I did my A Levels for law and went on with LLB (University of London). Again at this point, I didn't know why I wanted to be a lawyer or whether I wanted to be one. All I know I have to study and at least get a damn degree. Exams was a pain in the ass.
And since im not a local graduate, I had to do CLP. If you thought LLB was tough, CLP is the toughest crappiest examination that you have to get through. Well, you can do your Bar at UK which is easier to pass but that's $$$$.
After CLP, I continued with CHAMBERING a.k.a practical for law graduates to become lawyers. I was expecting the worst (heard so many nightmarish stories about chambering) a.k.a become a coffee-making slave, get shout at, work overtime, get files thrown at, boring workloads, etc. And to confirm this chambering of a nightmare, I once did an attachment under a Magistrate and she told me she only did her chambering for 3 months and couldn't take it.
As I'm blogging now, I'm into my last month of chambering. If everything goes well, I will be finishing on 20th January 2012 and probably be called to the bar in March or April 2012.
Do I want to be a lawyer? YES.
Why do i want to be a lawyer? BECAUSE I LOVE THE WORK (I'm doing LITIGATION by the way, so I think it's fun to apply whatever you studied during your LLB and CLP to your work).
I know I have more to learn and more things to experienced. I've been lucky so far and I think God have given me so many SIGNS that I should be a lawyer (I'm not being dramatic). The signs?
1. My work place and my condo is nearby. 5 mins drive. How lucky can you be to get a workplace nearby?
2. It so happens I get to do litigation and a little bit of criminal litigation. Initially I wanted to do just conveyancing because I wanted to stay in the office the whole day (i was afraid to drive several months back then and if you do litigation, you need to frequently go to court). But my firm didn't need any help in conveyancing so I got to do litigation. And God I am thankful that I did litigation.
3. My bosses and my colleagues are nice and helpful and I love the office environment. Small but comfy. My boss never made me stay up late nor overworked me.
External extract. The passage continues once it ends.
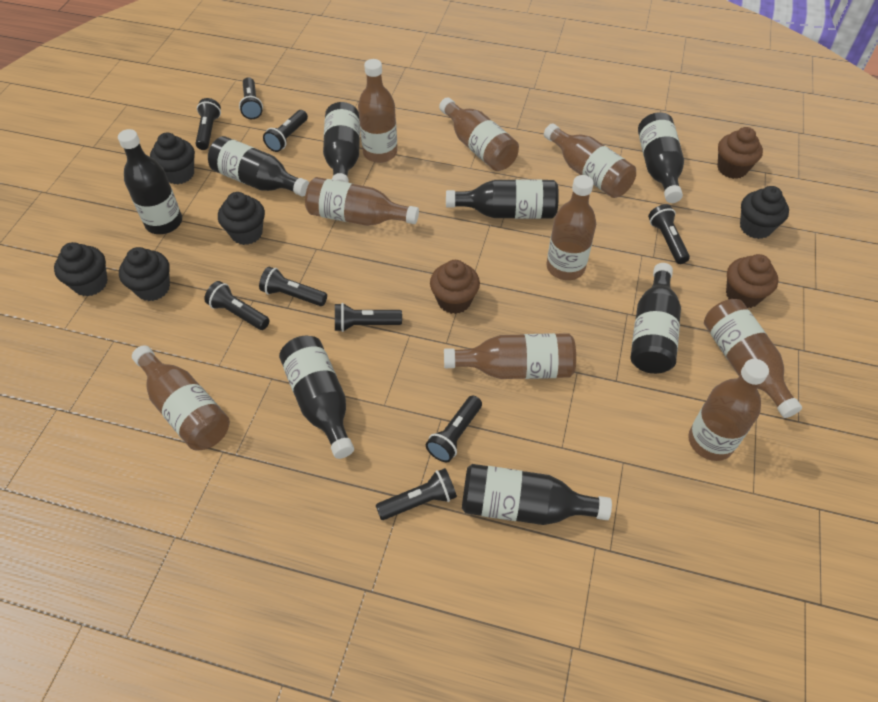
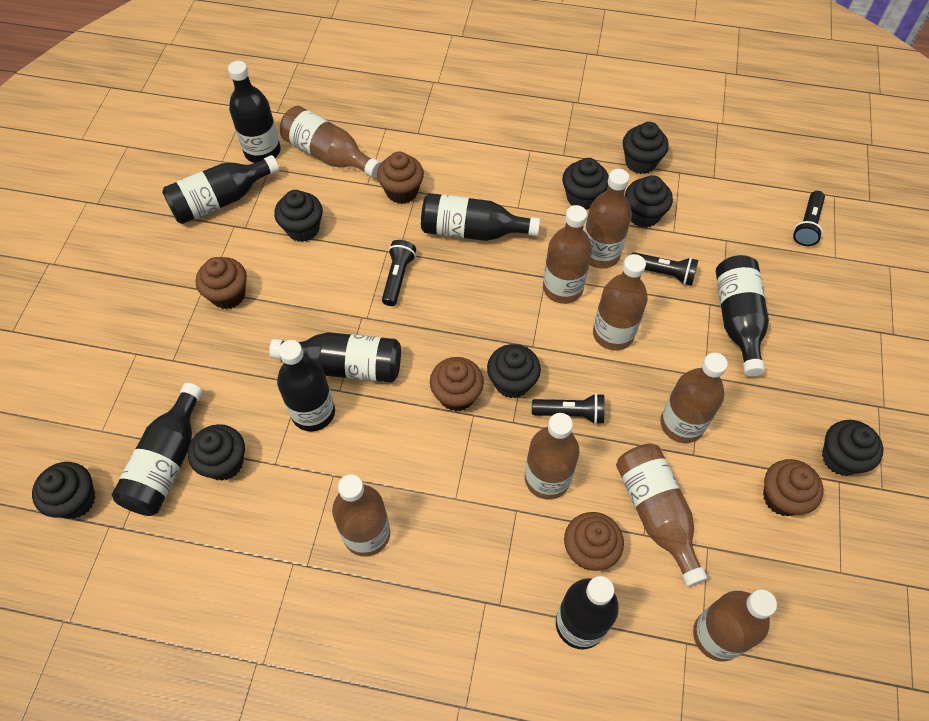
black cupcake: 5 -> 8
black flashlight: 9 -> 4
brown cupcake: 3 -> 5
4. Despite not earning much allowance, I learn a lot of things during my chambering and I love learning everything. I'm expert at folding letters now. But seriously, when you are given a lot of work and different kinds of work to do, it enhances your experiences. Just because you are a lawyer doesn't mean you shouldn't fold or draft letters. You should do everything! Except making coffee.
5. So far no judges have screamed or thrown files at me but I know once I'm a fully pledge lawyer, this crap is bound to happen to me.
You see, if God does not want me to be a lawyer, he would make me go through shitty experiences to TURNED ME OFF from becoming a lawyer.
One thing is for sure, I won't be one of those lawyers going after a high end glamorous lifestyle. Money is still important though but it's not for me to show off.
But if i had the opportunity I do want to be a veterinarian. Hmmm but come to think of it, I can't see ANIMALS IN PAIN. It freaks me out. But I can see humans in pain though but it won't freak me out, I will just feel sorry for them. I wanted to be a vet because I can surround myself with animals.
And so............................ i shall be a lawyer with a job and kitty to love.